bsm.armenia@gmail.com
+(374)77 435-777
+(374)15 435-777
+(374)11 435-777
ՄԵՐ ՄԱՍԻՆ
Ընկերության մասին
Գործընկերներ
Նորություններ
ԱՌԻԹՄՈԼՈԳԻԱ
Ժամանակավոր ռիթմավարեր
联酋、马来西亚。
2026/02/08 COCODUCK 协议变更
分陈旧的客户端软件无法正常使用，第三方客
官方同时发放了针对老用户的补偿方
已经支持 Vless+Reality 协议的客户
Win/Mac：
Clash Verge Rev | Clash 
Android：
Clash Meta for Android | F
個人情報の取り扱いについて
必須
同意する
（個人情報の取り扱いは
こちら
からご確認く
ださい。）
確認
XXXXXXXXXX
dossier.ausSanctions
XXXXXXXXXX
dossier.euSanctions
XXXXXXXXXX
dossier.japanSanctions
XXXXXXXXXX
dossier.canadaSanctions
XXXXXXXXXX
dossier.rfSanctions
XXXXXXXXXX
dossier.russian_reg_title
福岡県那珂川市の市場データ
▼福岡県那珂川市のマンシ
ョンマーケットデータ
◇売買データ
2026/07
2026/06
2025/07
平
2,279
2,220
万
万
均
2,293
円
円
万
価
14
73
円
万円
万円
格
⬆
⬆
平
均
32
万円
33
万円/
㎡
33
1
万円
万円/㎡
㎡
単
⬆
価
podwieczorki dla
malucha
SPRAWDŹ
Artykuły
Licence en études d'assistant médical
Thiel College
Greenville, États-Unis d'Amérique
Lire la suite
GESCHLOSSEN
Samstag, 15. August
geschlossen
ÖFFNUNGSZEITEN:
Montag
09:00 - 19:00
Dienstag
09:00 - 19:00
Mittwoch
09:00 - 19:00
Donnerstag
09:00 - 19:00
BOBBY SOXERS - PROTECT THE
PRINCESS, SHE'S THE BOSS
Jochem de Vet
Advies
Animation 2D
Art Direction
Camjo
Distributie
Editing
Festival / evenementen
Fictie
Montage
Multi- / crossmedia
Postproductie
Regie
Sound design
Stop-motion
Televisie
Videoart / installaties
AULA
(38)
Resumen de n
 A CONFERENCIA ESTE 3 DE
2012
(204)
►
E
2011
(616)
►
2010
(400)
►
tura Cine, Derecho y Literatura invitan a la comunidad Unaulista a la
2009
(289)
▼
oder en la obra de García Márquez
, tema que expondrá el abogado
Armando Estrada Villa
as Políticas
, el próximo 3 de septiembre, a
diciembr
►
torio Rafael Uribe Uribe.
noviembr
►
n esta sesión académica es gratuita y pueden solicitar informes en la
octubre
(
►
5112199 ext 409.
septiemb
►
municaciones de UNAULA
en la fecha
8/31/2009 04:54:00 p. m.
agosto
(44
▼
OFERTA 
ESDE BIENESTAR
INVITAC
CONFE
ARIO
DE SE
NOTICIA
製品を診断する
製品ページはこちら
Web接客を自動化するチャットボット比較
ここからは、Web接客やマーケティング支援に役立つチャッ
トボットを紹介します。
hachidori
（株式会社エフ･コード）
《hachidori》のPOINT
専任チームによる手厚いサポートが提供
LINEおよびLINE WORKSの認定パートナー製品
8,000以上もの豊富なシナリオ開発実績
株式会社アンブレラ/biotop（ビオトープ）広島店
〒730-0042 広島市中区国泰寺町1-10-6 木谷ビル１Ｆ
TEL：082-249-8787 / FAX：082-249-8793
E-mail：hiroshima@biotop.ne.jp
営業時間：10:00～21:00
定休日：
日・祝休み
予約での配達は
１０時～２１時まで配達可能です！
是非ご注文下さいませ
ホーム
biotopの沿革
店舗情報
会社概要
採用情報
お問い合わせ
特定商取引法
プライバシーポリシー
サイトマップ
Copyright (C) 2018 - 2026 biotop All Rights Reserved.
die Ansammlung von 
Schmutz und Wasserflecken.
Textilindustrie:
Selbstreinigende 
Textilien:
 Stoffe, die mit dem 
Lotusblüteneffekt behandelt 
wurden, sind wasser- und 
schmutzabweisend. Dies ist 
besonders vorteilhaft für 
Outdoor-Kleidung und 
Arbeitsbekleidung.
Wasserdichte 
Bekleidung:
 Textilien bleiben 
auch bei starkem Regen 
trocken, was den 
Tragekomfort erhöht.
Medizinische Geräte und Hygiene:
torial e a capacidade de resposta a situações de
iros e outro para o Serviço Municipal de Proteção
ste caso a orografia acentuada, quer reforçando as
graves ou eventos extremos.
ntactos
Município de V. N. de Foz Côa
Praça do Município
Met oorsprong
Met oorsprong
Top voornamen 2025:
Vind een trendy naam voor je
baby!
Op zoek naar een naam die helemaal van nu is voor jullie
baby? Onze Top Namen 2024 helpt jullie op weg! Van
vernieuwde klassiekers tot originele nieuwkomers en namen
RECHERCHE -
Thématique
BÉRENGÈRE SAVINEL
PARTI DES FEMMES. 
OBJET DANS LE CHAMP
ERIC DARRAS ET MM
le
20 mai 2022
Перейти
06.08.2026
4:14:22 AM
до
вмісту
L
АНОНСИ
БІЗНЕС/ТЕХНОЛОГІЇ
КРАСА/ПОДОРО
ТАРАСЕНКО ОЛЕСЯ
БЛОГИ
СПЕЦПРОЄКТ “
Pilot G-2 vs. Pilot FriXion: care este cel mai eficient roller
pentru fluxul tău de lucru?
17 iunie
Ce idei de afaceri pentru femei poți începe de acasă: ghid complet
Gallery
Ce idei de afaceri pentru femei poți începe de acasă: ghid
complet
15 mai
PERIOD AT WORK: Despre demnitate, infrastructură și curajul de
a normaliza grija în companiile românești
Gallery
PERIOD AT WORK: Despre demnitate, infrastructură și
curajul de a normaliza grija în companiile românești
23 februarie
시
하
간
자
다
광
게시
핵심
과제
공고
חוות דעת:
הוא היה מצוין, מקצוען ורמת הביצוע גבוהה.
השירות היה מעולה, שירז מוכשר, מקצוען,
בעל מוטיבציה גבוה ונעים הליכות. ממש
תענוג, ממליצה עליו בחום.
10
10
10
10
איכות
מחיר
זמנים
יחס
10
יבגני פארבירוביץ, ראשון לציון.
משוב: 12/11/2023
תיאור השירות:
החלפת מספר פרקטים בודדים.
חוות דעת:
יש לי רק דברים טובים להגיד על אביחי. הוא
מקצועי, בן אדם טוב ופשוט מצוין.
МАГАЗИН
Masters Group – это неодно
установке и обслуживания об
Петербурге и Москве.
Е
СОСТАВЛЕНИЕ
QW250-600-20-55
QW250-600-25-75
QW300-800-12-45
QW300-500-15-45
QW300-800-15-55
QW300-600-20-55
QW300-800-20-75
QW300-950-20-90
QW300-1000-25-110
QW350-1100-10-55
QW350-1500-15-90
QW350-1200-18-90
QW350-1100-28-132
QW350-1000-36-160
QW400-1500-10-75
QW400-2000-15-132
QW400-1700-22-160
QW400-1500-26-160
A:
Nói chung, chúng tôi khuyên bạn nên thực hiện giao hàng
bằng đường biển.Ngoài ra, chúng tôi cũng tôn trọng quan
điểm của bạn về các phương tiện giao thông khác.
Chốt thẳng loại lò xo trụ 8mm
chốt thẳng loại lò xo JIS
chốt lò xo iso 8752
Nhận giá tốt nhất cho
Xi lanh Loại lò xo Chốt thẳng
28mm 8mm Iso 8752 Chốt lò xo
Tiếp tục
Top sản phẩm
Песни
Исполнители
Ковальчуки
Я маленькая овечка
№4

PROBLEM STATEMENT
All records above must be set down exactly, please.

PROBLEM SOLUTION
bsm.armenia@gmail.com
+(374)77 435-777
+(374)15 435-777
+(374)11 435-777
ՄԵՐ ՄԱՍԻՆ
Ընկերության մասին
Գործընկերներ
Նորություններ
ԱՌԻԹՄՈԼՈԳԻԱ
Ժամանակավոր ռիթմավարեր
联酋、马来西亚。
2026/02/08 COCODUCK 协议变更
分陈旧的客户端软件无法正常使用，第三方客
官方同时发放了针对老用户的补偿方
已经支持 Vless+Reality 协议的客户
Win/Mac：
Clash Verge Rev | Clash 
Android：
Clash Meta for Android | F
個人情報の取り扱いについて
必須
同意する
（個人情報の取り扱いは
こちら
からご確認く
ださい。）
確認
XXXXXXXXXX
dossier.ausSanctions
XXXXXXXXXX
dossier.euSanctions
XXXXXXXXXX
dossier.japanSanctions
XXXXXXXXXX
dossier.canadaSanctions
XXXXXXXXXX
dossier.rfSanctions
XXXXXXXXXX
dossier.russian_reg_title
福岡県那珂川市の市場データ
▼福岡県那珂川市のマンシ
ョンマーケットデータ
◇売買データ
2026/07
2026/06
2025/07
平
2,279
2,220
万
万
均
2,293
円
円
万
価
14
73
円
万円
万円
格
⬆
⬆
平
均
32
万円
33
万円/
㎡
33
1
万円
万円/㎡
㎡
単
⬆
価
podwieczorki dla
malucha
SPRAWDŹ
Artykuły
Licence en études d'assistant médical
Thiel College
Greenville, États-Unis d'Amérique
Lire la suite
GESCHLOSSEN
Samstag, 15. August
geschlossen
ÖFFNUNGSZEITEN:
Montag
09:00 - 19:00
Dienstag
09:00 - 19:00
Mittwoch
09:00 - 19:00
Donnerstag
09:00 - 19:00
BOBBY SOXERS - PROTECT THE
PRINCESS, SHE'S THE BOSS
Jochem de Vet
Advies
Animation 2D
Art Direction
Camjo
Distributie
Editing
Festival / evenementen
Fictie
Montage
Multi- / crossmedia
Postproductie
Regie
Sound design
Stop-motion
Televisie
Videoart / installaties
AULA
(38)
Resumen de n
 A CONFERENCIA ESTE 3 DE
2012
(204)
►
E
2011
(616)
►
2010
(400)
►
tura Cine, Derecho y Literatura invitan a la comunidad Unaulista a la
2009
(289)
▼
oder en la obra de García Márquez
, tema que expondrá el abogado
Armando Estrada Villa
as Políticas
, el próximo 3 de septiembre, a
diciembr
►
torio Rafael Uribe Uribe.
noviembr
►
n esta sesión académica es gratuita y pueden solicitar informes en la
octubre
(
►
5112199 ext 409.
septiemb
►
municaciones de UNAULA
en la fecha
8/31/2009 04:54:00 p. m.
agosto
(44
▼
OFERTA 
ESDE BIENESTAR
INVITAC
CONFE
ARIO
DE SE
NOTICIA
製品を診断する
製品ページはこちら
Web接客を自動化するチャットボット比較
ここからは、Web接客やマーケティング支援に役立つチャッ
トボットを紹介します。
hachidori
（株式会社エフ･コード）
《hachidori》のPOINT
専任チームによる手厚いサポートが提供
LINEおよびLINE WORKSの認定パートナー製品
8,000以上もの豊富なシナリオ開発実績
株式会社アンブレラ/biotop（ビオトープ）広島店
〒730-0042 広島市中区国泰寺町1-10-6 木谷ビル１Ｆ
TEL：082-249-8787 / FAX：082-249-8793
E-mail：hiroshima@biotop.ne.jp
営業時間：10:00～21:00
定休日：
日・祝休み
予約での配達は
１０時～２１時まで配達可能です！
是非ご注文下さいませ
ホーム
biotopの沿革
店舗情報
会社概要
採用情報
お問い合わせ
特定商取引法
プライバシーポリシー
サイトマップ
Copyright (C) 2018 - 2026 biotop All Rights Reserved.
die Ansammlung von 
Schmutz und Wasserflecken.
Textilindustrie:
Selbstreinigende 
Textilien:
 Stoffe, die mit dem 
Lotusblüteneffekt behandelt 
wurden, sind wasser- und 
schmutzabweisend. Dies ist 
besonders vorteilhaft für 
Outdoor-Kleidung und 
Arbeitsbekleidung.
Wasserdichte 
Bekleidung:
 Textilien bleiben 
auch bei starkem Regen 
trocken, was den 
Tragekomfort erhöht.
Medizinische Geräte und Hygiene:
torial e a capacidade de resposta a situações de
iros e outro para o Serviço Municipal de Proteção
ste caso a orografia acentuada, quer reforçando as
graves ou eventos extremos.
ntactos
Município de V. N. de Foz Côa
Praça do Município
Met oorsprong
Met oorsprong
Top voornamen 2025:
Vind een trendy naam voor je
baby!
Op zoek naar een naam die helemaal van nu is voor jullie
baby? Onze Top Namen 2024 helpt jullie op weg! Van
vernieuwde klassiekers tot originele nieuwkomers en namen
RECHERCHE -
Thématique
BÉRENGÈRE SAVINEL
PARTI DES FEMMES. 
OBJET DANS LE CHAMP
ERIC DARRAS ET MM
le
20 mai 2022
Перейти
06.08.2026
4:14:22 AM
до
вмісту
L
АНОНСИ
БІЗНЕС/ТЕХНОЛОГІЇ
КРАСА/ПОДОРО
ТАРАСЕНКО ОЛЕСЯ
БЛОГИ
СПЕЦПРОЄКТ “
Pilot G-2 vs. Pilot FriXion: care este cel mai eficient roller
pentru fluxul tău de lucru?
17 iunie
Ce idei de afaceri pentru femei poți începe de acasă: ghid complet
Gallery
Ce idei de afaceri pentru femei poți începe de acasă: ghid
complet
15 mai
PERIOD AT WORK: Despre demnitate, infrastructură și curajul de
a normaliza grija în companiile românești
Gallery
PERIOD AT WORK: Despre demnitate, infrastructură și
curajul de a normaliza grija în companiile românești
23 februarie
시
하
간
자
다
광
게시
핵심
과제
공고
חוות דעת:
הוא היה מצוין, מקצוען ורמת הביצוע גבוהה.
השירות היה מעולה, שירז מוכשר, מקצוען,
בעל מוטיבציה גבוה ונעים הליכות. ממש
תענוג, ממליצה עליו בחום.
10
10
10
10
איכות
מחיר
זמנים
יחס
10
יבגני פארבירוביץ, ראשון לציון.
משוב: 12/11/2023
תיאור השירות:
החלפת מספר פרקטים בודדים.
חוות דעת:
יש לי רק דברים טובים להגיד על אביחי. הוא
מקצועי, בן אדם טוב ופשוט מצוין.
МАГАЗИН
Masters Group – это неодно
установке и обслуживания об
Петербурге и Москве.
Е
СОСТАВЛЕНИЕ
QW250-600-20-55
QW250-600-25-75
QW300-800-12-45
QW300-500-15-45
QW300-800-15-55
QW300-600-20-55
QW300-800-20-75
QW300-950-20-90
QW300-1000-25-110
QW350-1100-10-55
QW350-1500-15-90
QW350-1200-18-90
QW350-1100-28-132
QW350-1000-36-160
QW400-1500-10-75
QW400-2000-15-132
QW400-1700-22-160
QW400-1500-26-160
A:
Nói chung, chúng tôi khuyên bạn nên thực hiện giao hàng
bằng đường biển.Ngoài ra, chúng tôi cũng tôn trọng quan
điểm của bạn về các phương tiện giao thông khác.
Chốt thẳng loại lò xo trụ 8mm
chốt thẳng loại lò xo JIS
chốt lò xo iso 8752
Nhận giá tốt nhất cho
Xi lanh Loại lò xo Chốt thẳng
28mm 8mm Iso 8752 Chốt lò xo
Tiếp tục
Top sản phẩm
Песни
Исполнители
Ковальчуки
Я маленькая овечка
№4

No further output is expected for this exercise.